(Records drawn from a dataset)
⟨

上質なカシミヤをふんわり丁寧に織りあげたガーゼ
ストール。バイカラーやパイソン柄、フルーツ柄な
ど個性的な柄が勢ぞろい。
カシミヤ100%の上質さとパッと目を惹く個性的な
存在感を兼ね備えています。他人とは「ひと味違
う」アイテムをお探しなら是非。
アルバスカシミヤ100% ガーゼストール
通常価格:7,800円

⟩

__Instructions for the task__
Repeat exactly the lines from the one containing "存在感を兼ね備えています。他人とは「ひと味違" through the last line of the records above, both included, and nothing else.

__Reply__
存在感を兼ね備えています。他人とは「ひと味違
う」アイテムをお探しなら是非。
アルバスカシミヤ100% ガーゼストール
通常価格:7,800円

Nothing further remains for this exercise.